+++ Records to use +++
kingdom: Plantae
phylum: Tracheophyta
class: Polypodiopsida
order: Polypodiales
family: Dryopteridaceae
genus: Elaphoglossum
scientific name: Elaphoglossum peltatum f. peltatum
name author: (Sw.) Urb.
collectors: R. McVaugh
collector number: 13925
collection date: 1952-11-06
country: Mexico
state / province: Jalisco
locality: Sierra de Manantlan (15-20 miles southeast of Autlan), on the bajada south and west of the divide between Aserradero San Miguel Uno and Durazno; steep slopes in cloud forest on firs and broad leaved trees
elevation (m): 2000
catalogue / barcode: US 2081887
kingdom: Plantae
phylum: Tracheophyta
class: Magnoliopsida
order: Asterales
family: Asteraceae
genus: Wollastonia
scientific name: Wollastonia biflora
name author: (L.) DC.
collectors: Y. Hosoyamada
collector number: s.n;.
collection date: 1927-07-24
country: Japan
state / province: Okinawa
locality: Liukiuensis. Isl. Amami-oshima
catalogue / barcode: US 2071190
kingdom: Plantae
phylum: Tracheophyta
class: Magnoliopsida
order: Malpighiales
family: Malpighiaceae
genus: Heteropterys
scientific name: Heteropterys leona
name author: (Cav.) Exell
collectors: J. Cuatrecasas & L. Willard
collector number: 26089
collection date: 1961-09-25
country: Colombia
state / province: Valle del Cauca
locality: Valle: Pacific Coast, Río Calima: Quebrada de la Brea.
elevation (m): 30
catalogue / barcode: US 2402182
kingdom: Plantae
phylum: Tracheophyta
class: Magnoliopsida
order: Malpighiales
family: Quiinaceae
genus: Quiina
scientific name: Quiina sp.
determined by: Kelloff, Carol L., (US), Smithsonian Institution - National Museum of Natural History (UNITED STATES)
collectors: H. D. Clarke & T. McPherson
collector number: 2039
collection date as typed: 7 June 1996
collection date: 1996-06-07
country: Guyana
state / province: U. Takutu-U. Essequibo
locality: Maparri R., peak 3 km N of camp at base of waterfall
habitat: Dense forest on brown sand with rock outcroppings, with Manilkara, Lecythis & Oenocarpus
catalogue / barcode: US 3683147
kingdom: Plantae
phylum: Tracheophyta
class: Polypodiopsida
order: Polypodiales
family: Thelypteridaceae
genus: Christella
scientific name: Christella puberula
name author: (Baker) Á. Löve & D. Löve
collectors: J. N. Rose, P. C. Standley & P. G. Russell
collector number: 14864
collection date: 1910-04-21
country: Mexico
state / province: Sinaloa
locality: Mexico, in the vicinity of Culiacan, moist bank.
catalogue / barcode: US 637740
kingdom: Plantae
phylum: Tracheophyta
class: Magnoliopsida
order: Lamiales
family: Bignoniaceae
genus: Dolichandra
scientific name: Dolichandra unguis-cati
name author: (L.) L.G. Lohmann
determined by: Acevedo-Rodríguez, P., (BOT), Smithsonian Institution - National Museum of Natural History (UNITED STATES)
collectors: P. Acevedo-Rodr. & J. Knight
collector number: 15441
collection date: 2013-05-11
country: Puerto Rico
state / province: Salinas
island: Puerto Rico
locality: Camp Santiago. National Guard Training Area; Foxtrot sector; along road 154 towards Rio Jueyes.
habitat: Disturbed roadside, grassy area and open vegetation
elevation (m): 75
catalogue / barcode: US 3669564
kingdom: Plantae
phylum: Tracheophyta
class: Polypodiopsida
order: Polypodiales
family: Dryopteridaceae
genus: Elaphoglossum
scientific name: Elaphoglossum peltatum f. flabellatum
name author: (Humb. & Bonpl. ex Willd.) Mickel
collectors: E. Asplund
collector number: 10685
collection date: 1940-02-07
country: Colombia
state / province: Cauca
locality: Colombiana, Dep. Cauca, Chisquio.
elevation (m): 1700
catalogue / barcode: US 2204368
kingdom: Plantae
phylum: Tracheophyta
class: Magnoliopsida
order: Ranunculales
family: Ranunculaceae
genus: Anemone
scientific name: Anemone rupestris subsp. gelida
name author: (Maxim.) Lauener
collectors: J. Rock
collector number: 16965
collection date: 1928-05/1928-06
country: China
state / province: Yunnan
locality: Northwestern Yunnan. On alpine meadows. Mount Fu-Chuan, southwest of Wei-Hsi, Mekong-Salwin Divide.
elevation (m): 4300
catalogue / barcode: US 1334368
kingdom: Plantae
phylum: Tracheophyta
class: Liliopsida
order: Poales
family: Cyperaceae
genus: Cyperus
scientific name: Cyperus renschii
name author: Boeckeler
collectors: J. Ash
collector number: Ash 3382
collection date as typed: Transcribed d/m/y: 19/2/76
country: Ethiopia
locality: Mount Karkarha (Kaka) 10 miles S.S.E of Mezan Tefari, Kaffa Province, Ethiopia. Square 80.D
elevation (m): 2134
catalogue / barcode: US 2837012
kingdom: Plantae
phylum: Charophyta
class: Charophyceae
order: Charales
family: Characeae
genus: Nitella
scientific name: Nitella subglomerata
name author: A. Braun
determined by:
+++
What this task involves - Format the lines above as a JSON list of strings, with one string per line and no blank lines.

The completed task -
[
  "kingdom: Plantae",
  "phylum: Tracheophyta",
  "class: Polypodiopsida",
  "order: Polypodiales",
  "family: Dryopteridaceae",
  "genus: Elaphoglossum",
  "scientific name: Elaphoglossum peltatum f. peltatum",
  "name author: (Sw.) Urb.",
  "collectors: R. McVaugh",
  "collector number: 13925",
  "collection date: 1952-11-06",
  "country: Mexico",
  "state / province: Jalisco",
  "locality: Sierra de Manantlan (15-20 miles southeast of Autlan), on the bajada south and west of the divide between Aserradero San Miguel Uno and Durazno; steep slopes in cloud forest on firs and broad leaved trees",
  "elevation (m): 2000",
  "catalogue / barcode: US 2081887",
  "kingdom: Plantae",
  "phylum: Tracheophyta",
  "class: Magnoliopsida",
  "order: Asterales",
  "family: Asteraceae",
  "genus: Wollastonia",
  "scientific name: Wollastonia biflora",
  "name author: (L.) DC.",
  "collectors: Y. Hosoyamada",
  "collector number: s.n;.",
  "collection date: 1927-07-24",
  "country: Japan",
  "state / province: Okinawa",
  "locality: Liukiuensis. Isl. Amami-oshima",
  "catalogue / barcode: US 2071190",
  "kingdom: Plantae",
  "phylum: Tracheophyta",
  "class: Magnoliopsida",
  "order: Malpighiales",
  "family: Malpighiaceae",
  "genus: Heteropterys",
  "scientific name: Heteropterys leona",
  "name author: (Cav.) Exell",
  "collectors: J. Cuatrecasas & L. Willard",
  "collector number: 26089",
  "collection date: 1961-09-25",
  "country: Colombia",
  "state / province: Valle del Cauca",
  "locality: Valle: Pacific Coast, Río Calima: Quebrada de la Brea.",
  "elevation (m): 30",
  "catalogue / barcode: US 2402182",
  "kingdom: Plantae",
  "phylum: Tracheophyta",
  "class: Magnoliopsida",
  "order: Malpighiales",
  "family: Quiinaceae",
  "genus: Quiina",
  "scientific name: Quiina sp.",
  "determined by: Kelloff, Carol L., (US), Smithsonian Institution - National Museum of Natural History (UNITED STATES)",
  "collectors: H. D. Clarke & T. McPherson",
  "collector number: 2039",
  "collection date as typed: 7 June 1996",
  "collection date: 1996-06-07",
  "country: Guyana",
  "state / province: U. Takutu-U. Essequibo",
  "locality: Maparri R., peak 3 km N of camp at base of waterfall",
  "habitat: Dense forest on brown sand with rock outcroppings, with Manilkara, Lecythis & Oenocarpus",
  "catalogue / barcode: US 3683147",
  "kingdom: Plantae",
  "phylum: Tracheophyta",
  "class: Polypodiopsida",
  "order: Polypodiales",
  "family: Thelypteridaceae",
  "genus: Christella",
  "scientific name: Christella puberula",
  "name author: (Baker) Á. Löve & D. Löve",
  "collectors: J. N. Rose, P. C. Standley & P. G. Russell",
  "collector number: 14864",
  "collection date: 1910-04-21",
  "country: Mexico",
  "state / province: Sinaloa",
  "locality: Mexico, in the vicinity of Culiacan, moist bank.",
  "catalogue / barcode: US 637740",
  "kingdom: Plantae",
  "phylum: Tracheophyta",
  "class: Magnoliopsida",
  "order: Lamiales",
  "family: Bignoniaceae",
  "genus: Dolichandra",
  "scientific name: Dolichandra unguis-cati",
  "name author: (L.) L.G. Lohmann",
  "determined by: Acevedo-Rodríguez, P., (BOT), Smithsonian Institution - National Museum of Natural History (UNITED STATES)",
  "collectors: P. Acevedo-Rodr. & J. Knight",
  "collector number: 15441",
  "collection date: 2013-05-11",
  "country: Puerto Rico",
  "state / province: Salinas",
  "island: Puerto Rico",
  "locality: Camp Santiago. National Guard Training Area; Foxtrot sector; along road 154 towards Rio Jueyes.",
  "habitat: Disturbed roadside, grassy area and open vegetation",
  "elevation (m): 75",
  "catalogue / barcode: US 3669564",
  "kingdom: Plantae",
  "phylum: Tracheophyta",
  "class: Polypodiopsida",
  "order: Polypodiales",
  "family: Dryopteridaceae",
  "genus: Elaphoglossum",
  "scientific name: Elaphoglossum peltatum f. flabellatum",
  "name author: (Humb. & Bonpl. ex Willd.) Mickel",
  "collectors: E. Asplund",
  "collector number: 10685",
  "collection date: 1940-02-07",
  "country: Colombia",
  "state / province: Cauca",
  "locality: Colombiana, Dep. Cauca, Chisquio.",
  "elevation (m): 1700",
  "catalogue / barcode: US 2204368",
  "kingdom: Plantae",
  "phylum: Tracheophyta",
  "class: Magnoliopsida",
  "order: Ranunculales",
  "family: Ranunculaceae",
  "genus: Anemone",
  "scientific name: Anemone rupestris subsp. gelida",
  "name author: (Maxim.) Lauener",
  "collectors: J. Rock",
  "collector number: 16965",
  "collection date: 1928-05/1928-06",
  "country: China",
  "state / province: Yunnan",
  "locality: Northwestern Yunnan. On alpine meadows. Mount Fu-Chuan, southwest of Wei-Hsi, Mekong-Salwin Divide.",
  "elevation (m): 4300",
  "catalogue / barcode: US 1334368",
  "kingdom: Plantae",
  "phylum: Tracheophyta",
  "class: Liliopsida",
  "order: Poales",
  "family: Cyperaceae",
  "genus: Cyperus",
  "scientific name: Cyperus renschii",
  "name author: Boeckeler",
  "collectors: J. Ash",
  "collector number: Ash 3382",
  "collection date as typed: Transcribed d/m/y: 19/2/76",
  "country: Ethiopia",
  "locality: Mount Karkarha (Kaka) 10 miles S.S.E of Mezan Tefari, Kaffa Province, Ethiopia. Square 80.D",
  "elevation (m): 2134",
  "catalogue / barcode: US 2837012",
  "kingdom: Plantae",
  "phylum: Charophyta",
  "class: Charophyceae",
  "order: Charales",
  "family: Characeae",
  "genus: Nitella",
  "scientific name: Nitella subglomerata",
  "name author: A. Braun",
  "determined by:"
]